Sorti en 2004, Planter le décor est un album-clé de Fred Fortin. Vendredi soir au Club Soda,son concepteur confiait à ses fans avoir résisté aux pressions d’en exécuter la matière sur scène. Il a fini par accepter lorsque sa tendre moitié a tranché : « Tu le fais ». Ce que femme veut, Fred le veut, et voilà une salle remplie à ras bord deux soirs d’affilée aux Francos de MTL, devant une foule essentiellement trentenaire et quadragénaire, venue revivre sa jeunesse pendant une paire d’heures.
Nostalgie quand tu nous tiens? Très rarement en ce qui me concerne, mais cela me semblait justifié cette fois. Justifié parce que Fred avait réuni l’alignement originel de l’album : Jocelyn Tellier et Olivier Langevin aux guitares, Dan Thouin aux claviers, Alain Bergé à la batterie, le chanteur aux basse et guitares, assurément un personnel de très haut niveau dans le paysage keb francophone.
Ce fut un show à la mesure de ces musiciens et leur employeur de Saint-Prime, soit un mélange très relevé de culture populaire et de recherche stylistique, mariage réussi entre virtuosité, pesanteur et rugosité bien placées, entre langue familière et langue plus fine.
De quoi être assurément ravi, deux décennies de maturité ont fait le travail: la saturation dans les fréquences basses et moyennes, les subtilités harmoniques et rythmiques en complément des accords rock, country ou blues, la haute virtuosité de ces interprètes, voilà autant d’éléments pour nous ramener dans ce décor planté deux décennies plus tôt.
Comme dans l’album, il a commencé par Mélane, le récit d’un homme à la dérive sous un ciel de vautours, s’adressant à sa compagne qu’il imagine telle une bouée de sauvetage pour son existence perturbée.
Il enchaînait par Conconne, l’assassinat rocambolesque d’une chanteuse idiote, balancée dans le fond d’un canyon par un mâle enragé. Le tempo s’accélère avec Lucia, lourd stoner rock mâtiné de prog et de country, servi à trois guits dans ta face.S’ensuit Pop Citron, pur country clopin-clopant, décrivant un loser pas vraiment beautiful, frimeur de roman savon dont la gueule se vend comme du pudding.
Il est alors le temps de faire plaisir aux collègues en déployant Ti-chien, une instrumentale polyrythmique aux accents de jazz et de prog, s’y démarquent les jazzmen du quintette – Tellier, Thouin et Bergé.
Tant qu’à être canin, voici l’histoire du chien Robeur qui s’ennuie et qui déguerpit jusqu’au rang 6 avant d’être repéré par son maître, autre stoner rock au tempo lent, assorti de merveilleux ponts.

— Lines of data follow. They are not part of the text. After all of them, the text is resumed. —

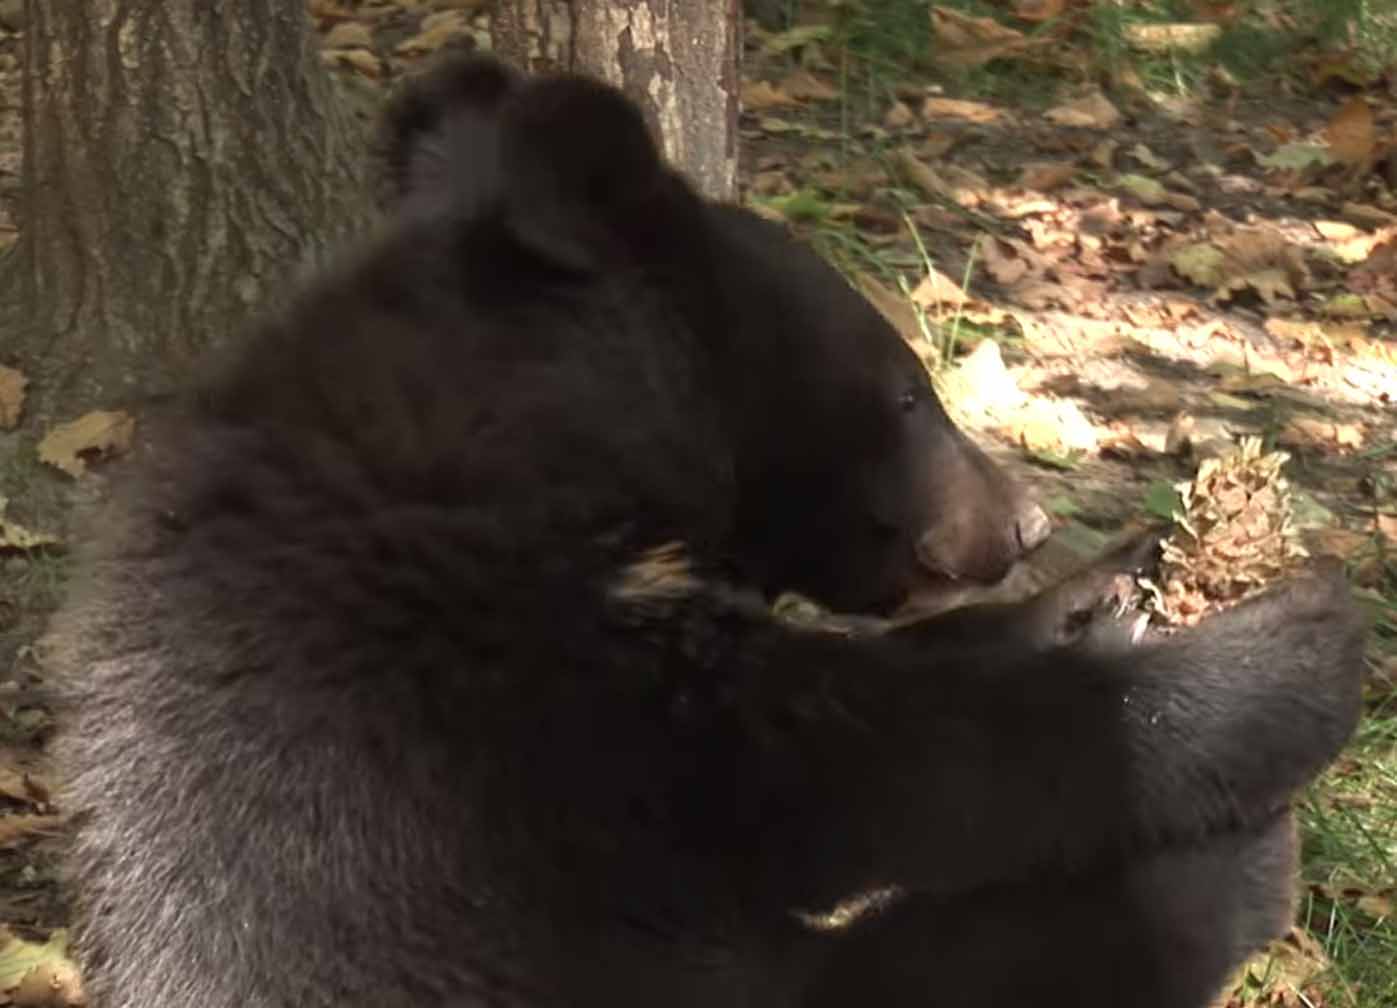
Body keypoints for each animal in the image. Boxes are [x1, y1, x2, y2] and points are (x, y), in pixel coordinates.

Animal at [54, 56, 1363, 1005]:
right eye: (907, 391)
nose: (1023, 520)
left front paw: (1100, 588)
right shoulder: (491, 726)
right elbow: (882, 761)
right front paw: (1294, 648)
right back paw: (1228, 873)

Nous voilà à Chateaubriand, le filet mignon fantasmé par la traversée du désert sur fond d’un folk americana haché tartare par des beats de plus en plus costauds dont Alain Bergé a le secret.
Et re-country au petit trot, évocation d’une Dérape se concluant par un bon café qui chasse les mauvais esprits.
Un peu plus tard, le récit d’une autre dérape s’avère moins hop-la-vie, elle immerge la face du narrateur dans un bassin de Scotch , triste brosse d’un mec sans compagne, ça file un mauvais coton. Le narrateur doit rentrer en taxi, l’harmonica plaintif se fond dans le prog-rock archi-saturé, nous sommes touchés par le dialogue entre les guitares et la basse, soutenus par des claviers impressionnistes et un beat on ne peu plus viril.
Une fois l’album entièrement joué, le quintette de Fred Fortin enchaîne une autre dizaine de ses classiques au grand plaisir de ses fans de la première ligne, complétant le tout par trois rappels, deux acoustiques et une dernière pour la route avec formation complète, la Loi du chocolat.